**Excerpt to read**
● ● ● ●
The Securities and Exchange Commission (SEC) appears to be sending out contradictory signals regarding the use of leveraged ETFs following the approval and subsequent review of two new quadruple leveraged ETFs.
The proposed ForceShares Daily 4X US Market Futures Long Fund and ForceShares Daily 4X US Market Futures Short Fund were initially approved by the SEC for listing on the NYSE Arca exchange.
Now, however, this ruling appears to be in doubt after the SEC announced it plans to review the decision.
These latest developments come after the SEC appeared to be moving against leveraged ETFs entirely. The SEC and the Financial Industry Regulation Authority (FINRA) have repeatedly issued warnings about the need to protect investors from complex and unsuitable products. And earlier this year the SEC said it would continue to focus on “sales practices and disclosures involving ETFs and the suitability of broker-dealers’ recommendations to purchase ETFs with niche strategies.”
This rhetoric was backed up with action, when, in 2016, Oppenheimer was fined $2.25 million for the inappropriate recommendation of leveraged ETFs to retail customers, and in 2017, Morgan Stanley agreed to pay $8m in a settlement agreement over charges relating to the recommendation of inverse ETFs that were not suitable for certain clients.
In 2015, the Commission proposed a rule that seeks to limit the use of derivatives by registered investment companies, including exchange-traded funds to “safeguard both investors and our financial system,” (See: SEC derivatives proposal could impact US-listed leveraged ETFs). At the time, it was thought that if the rule came into effect it might oblige leveraged ETF providers to change the legal structure or leverage factor of certain products, or even close them down.
Former SEC chair Mary Jo White stated finalising the proposal was a priority, but the priorities of new chair Jay Clinton are unclear. The recent approval of the quadruple leveraged ETFs signals that this rule is likely dead or at the very least in limbo, according to Todd Ehret of Thompson Reuters Regulatory Intelligence.
ETFs that offer triple leverage are already listed in the US, such as the ProShares UltraPro QQQ (Arca: TQQQ), which has $1.7 billion in AUM and offers 3x exposure to non-financial equities listed on NASDAQ.
Market participants, especially leveraged and inverse ETF providers, will be closely monitoring the outcome of the SEC’s review of 4x leveraged ETFs to get some idea of the likely direction of regulation in the future.
At present, the SEC is sending out very mixed signals.
● ● ● ●
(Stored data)
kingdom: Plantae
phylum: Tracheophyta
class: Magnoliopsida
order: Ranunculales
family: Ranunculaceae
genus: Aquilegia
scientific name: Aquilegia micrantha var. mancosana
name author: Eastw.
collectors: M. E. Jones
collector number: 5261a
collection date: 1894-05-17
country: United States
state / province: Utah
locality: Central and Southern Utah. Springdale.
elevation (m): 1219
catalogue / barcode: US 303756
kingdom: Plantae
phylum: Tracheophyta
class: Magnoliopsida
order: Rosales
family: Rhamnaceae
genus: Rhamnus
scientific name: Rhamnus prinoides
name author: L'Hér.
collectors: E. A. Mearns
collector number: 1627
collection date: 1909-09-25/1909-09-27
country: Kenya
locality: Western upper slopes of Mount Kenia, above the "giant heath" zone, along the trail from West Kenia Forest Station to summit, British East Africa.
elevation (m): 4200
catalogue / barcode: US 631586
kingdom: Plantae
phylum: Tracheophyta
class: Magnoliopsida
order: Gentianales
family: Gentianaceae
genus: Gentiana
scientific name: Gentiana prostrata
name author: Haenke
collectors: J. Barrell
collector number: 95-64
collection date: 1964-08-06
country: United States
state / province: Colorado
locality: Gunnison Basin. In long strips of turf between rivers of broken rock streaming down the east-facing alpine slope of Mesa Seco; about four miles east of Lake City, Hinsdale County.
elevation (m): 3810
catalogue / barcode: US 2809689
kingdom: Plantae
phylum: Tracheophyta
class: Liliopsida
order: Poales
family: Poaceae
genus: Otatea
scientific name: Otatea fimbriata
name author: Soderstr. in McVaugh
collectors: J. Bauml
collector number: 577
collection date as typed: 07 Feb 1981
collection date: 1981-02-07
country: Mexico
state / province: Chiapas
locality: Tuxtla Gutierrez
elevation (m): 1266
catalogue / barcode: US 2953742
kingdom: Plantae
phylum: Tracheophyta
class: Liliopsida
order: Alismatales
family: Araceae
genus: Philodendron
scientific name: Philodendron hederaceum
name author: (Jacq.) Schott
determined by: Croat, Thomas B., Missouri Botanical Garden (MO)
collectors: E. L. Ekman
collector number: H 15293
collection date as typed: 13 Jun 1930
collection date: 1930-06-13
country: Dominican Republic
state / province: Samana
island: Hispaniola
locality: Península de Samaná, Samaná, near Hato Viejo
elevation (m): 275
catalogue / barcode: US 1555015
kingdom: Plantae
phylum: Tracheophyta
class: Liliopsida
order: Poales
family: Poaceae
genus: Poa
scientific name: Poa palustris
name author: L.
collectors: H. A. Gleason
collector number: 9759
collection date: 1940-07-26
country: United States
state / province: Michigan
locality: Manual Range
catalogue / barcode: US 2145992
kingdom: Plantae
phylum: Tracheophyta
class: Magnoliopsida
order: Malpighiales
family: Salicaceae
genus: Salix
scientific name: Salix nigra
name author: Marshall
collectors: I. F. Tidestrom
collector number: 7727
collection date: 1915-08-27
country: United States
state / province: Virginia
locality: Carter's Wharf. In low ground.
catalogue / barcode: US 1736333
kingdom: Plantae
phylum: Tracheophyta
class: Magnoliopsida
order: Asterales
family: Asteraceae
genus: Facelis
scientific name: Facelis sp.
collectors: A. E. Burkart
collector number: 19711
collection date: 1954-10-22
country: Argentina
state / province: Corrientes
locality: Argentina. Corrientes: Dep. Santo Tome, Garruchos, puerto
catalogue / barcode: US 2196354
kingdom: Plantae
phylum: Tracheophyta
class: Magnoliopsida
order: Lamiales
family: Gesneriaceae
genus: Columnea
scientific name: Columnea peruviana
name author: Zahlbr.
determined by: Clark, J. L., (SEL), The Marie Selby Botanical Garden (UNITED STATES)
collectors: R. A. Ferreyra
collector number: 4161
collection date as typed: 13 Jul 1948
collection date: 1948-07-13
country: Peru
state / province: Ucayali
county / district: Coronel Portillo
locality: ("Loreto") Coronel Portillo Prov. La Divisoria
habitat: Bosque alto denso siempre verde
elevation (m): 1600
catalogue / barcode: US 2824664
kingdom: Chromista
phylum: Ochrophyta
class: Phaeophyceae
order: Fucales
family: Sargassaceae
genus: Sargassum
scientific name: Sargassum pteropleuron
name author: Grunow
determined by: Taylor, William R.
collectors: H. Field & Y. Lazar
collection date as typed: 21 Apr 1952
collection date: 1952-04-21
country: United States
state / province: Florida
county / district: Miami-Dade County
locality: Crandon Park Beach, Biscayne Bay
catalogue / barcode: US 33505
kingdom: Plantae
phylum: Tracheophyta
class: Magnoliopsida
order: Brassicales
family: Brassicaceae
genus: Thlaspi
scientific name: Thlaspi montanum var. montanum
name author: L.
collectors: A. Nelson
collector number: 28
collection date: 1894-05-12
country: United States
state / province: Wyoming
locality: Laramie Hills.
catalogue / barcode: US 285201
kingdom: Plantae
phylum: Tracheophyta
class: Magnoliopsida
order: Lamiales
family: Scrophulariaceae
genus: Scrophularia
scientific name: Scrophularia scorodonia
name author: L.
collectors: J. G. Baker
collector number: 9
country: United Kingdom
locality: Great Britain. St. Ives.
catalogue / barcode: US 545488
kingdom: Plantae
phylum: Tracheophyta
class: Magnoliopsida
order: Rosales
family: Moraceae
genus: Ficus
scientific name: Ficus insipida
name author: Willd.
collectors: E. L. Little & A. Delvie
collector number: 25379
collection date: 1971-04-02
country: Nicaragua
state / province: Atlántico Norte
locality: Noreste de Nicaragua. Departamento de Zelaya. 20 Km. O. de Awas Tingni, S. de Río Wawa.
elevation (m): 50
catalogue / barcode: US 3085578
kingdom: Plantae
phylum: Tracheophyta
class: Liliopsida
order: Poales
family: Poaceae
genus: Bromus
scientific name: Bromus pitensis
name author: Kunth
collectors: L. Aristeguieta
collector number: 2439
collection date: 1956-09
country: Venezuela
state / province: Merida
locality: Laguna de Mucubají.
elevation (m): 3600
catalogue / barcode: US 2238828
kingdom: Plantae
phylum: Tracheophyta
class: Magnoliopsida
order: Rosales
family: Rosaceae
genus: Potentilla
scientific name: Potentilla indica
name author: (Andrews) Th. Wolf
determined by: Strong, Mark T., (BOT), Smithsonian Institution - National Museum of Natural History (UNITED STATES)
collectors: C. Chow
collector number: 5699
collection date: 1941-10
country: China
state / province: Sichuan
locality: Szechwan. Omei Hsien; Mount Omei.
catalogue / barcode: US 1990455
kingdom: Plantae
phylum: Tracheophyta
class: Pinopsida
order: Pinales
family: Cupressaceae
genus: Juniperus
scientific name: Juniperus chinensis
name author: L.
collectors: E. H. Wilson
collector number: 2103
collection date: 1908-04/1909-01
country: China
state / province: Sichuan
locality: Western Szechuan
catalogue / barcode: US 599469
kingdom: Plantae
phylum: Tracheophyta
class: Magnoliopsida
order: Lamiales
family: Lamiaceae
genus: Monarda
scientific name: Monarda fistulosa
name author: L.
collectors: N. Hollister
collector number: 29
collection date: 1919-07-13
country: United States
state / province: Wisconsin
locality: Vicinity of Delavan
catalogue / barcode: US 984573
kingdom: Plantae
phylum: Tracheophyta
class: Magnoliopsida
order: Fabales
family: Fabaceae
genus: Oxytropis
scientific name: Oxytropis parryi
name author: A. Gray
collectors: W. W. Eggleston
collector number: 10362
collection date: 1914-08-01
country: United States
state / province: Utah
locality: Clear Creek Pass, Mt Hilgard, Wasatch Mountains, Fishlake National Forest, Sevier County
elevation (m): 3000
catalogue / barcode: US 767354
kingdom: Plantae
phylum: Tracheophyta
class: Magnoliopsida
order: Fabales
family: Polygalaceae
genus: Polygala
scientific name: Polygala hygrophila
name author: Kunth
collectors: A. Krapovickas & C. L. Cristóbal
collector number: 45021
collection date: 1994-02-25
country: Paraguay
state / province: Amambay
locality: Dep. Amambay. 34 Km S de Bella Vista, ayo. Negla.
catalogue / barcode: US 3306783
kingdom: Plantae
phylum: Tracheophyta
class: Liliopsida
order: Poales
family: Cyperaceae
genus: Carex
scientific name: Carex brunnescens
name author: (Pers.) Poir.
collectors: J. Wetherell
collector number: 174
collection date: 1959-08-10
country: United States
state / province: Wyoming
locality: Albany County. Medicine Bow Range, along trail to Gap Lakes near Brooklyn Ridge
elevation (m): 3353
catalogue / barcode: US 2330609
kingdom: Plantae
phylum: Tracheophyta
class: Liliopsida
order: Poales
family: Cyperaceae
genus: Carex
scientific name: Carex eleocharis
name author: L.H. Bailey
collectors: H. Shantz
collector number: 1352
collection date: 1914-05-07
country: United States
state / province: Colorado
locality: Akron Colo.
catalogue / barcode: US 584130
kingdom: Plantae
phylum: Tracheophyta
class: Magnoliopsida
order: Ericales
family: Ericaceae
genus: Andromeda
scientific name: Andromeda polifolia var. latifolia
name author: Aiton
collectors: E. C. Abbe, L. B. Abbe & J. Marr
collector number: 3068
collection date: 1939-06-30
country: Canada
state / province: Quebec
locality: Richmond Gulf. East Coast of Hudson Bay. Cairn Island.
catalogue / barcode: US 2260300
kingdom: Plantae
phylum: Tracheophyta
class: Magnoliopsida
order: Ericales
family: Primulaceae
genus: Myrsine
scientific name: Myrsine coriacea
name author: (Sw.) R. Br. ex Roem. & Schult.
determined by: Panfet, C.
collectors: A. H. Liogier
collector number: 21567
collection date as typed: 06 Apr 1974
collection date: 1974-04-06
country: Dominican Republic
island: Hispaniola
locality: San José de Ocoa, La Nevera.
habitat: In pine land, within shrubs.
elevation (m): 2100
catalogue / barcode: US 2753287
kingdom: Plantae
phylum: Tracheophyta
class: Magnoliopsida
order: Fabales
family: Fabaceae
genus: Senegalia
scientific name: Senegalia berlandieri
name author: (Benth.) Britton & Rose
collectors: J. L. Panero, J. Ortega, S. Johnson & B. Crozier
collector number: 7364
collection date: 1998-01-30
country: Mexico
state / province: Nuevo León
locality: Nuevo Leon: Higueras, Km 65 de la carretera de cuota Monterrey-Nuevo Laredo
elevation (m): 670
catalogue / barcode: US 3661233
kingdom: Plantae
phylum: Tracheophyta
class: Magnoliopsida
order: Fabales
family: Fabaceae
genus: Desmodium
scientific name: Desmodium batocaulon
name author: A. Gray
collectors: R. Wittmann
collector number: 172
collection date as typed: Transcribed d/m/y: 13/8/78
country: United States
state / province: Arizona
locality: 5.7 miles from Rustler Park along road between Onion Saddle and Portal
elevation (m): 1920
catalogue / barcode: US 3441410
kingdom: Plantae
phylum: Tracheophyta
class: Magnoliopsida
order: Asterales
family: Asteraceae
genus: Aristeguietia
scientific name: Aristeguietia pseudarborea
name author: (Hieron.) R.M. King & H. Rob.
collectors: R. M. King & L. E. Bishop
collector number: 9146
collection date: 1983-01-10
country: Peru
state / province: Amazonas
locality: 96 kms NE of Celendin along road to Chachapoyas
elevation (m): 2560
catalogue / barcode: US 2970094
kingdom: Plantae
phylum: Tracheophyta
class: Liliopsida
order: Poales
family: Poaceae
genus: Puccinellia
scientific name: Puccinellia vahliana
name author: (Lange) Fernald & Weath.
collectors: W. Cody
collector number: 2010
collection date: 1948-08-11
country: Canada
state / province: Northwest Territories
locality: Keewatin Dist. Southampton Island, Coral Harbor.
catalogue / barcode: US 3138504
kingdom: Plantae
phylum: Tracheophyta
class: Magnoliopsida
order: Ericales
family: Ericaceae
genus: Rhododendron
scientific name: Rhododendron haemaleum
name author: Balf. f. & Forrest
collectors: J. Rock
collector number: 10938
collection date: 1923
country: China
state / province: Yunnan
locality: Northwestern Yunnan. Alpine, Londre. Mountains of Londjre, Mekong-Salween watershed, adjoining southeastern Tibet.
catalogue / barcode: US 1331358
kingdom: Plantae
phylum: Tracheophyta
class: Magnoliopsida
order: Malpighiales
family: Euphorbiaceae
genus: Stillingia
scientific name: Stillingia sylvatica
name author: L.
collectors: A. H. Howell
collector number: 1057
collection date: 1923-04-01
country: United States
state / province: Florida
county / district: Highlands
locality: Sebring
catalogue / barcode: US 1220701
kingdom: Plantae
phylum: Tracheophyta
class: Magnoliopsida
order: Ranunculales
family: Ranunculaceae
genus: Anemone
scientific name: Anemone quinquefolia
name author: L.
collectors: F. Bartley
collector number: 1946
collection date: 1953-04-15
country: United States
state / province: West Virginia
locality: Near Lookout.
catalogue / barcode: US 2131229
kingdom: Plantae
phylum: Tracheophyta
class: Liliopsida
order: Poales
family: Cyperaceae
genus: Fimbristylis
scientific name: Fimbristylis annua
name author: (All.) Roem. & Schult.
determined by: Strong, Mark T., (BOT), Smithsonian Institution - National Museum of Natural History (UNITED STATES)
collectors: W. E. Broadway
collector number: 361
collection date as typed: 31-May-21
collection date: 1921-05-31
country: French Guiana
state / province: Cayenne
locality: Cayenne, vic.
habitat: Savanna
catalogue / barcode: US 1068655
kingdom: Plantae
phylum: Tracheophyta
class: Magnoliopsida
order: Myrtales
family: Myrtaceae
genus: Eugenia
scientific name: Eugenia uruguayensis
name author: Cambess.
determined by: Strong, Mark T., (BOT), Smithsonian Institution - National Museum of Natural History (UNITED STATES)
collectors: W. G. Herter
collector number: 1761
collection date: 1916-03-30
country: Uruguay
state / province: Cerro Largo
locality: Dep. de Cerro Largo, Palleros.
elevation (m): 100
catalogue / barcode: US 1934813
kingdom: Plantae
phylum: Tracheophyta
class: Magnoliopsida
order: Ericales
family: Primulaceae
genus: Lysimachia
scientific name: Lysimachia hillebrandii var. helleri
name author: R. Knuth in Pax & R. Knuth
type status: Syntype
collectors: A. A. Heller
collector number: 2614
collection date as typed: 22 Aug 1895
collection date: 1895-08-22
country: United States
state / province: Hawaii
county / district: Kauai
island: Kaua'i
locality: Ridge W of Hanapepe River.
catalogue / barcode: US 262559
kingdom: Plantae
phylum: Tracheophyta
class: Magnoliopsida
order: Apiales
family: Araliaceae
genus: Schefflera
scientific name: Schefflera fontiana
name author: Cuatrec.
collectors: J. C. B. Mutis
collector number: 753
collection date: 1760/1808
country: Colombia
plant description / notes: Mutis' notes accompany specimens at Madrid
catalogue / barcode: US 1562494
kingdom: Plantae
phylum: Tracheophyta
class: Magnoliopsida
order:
● ● ● ●
**Assigned task 1**
Which people are named in the article on the SEC and leveraged ETFs?
**Assigned task 2**
According to the article on the SEC and leveraged ETFs, how much was Oppenheimer fined in 2016?
**Assigned task 3**
Reproduce the part of the article on the SEC and leveraged ETFs that opens with the words containing "Market participants, especially" and closes with "very mixed signals.", swapping "mixed signals" for "conflicting signals".
The rows are separate material and are not part of the article.

**Written response 1**
Mary Jo White, Jay Clinton, Todd Ehret

**Written response 2**
Oppenheimer was fined $2.25 million.

**Written response 3**
Market participants, especially leveraged and inverse ETF providers, will be closely monitoring the outcome of the SEC’s review of 4x leveraged ETFs to get some idea of the likely direction of regulation in the future.
At present, the SEC is sending out very conflicting signals.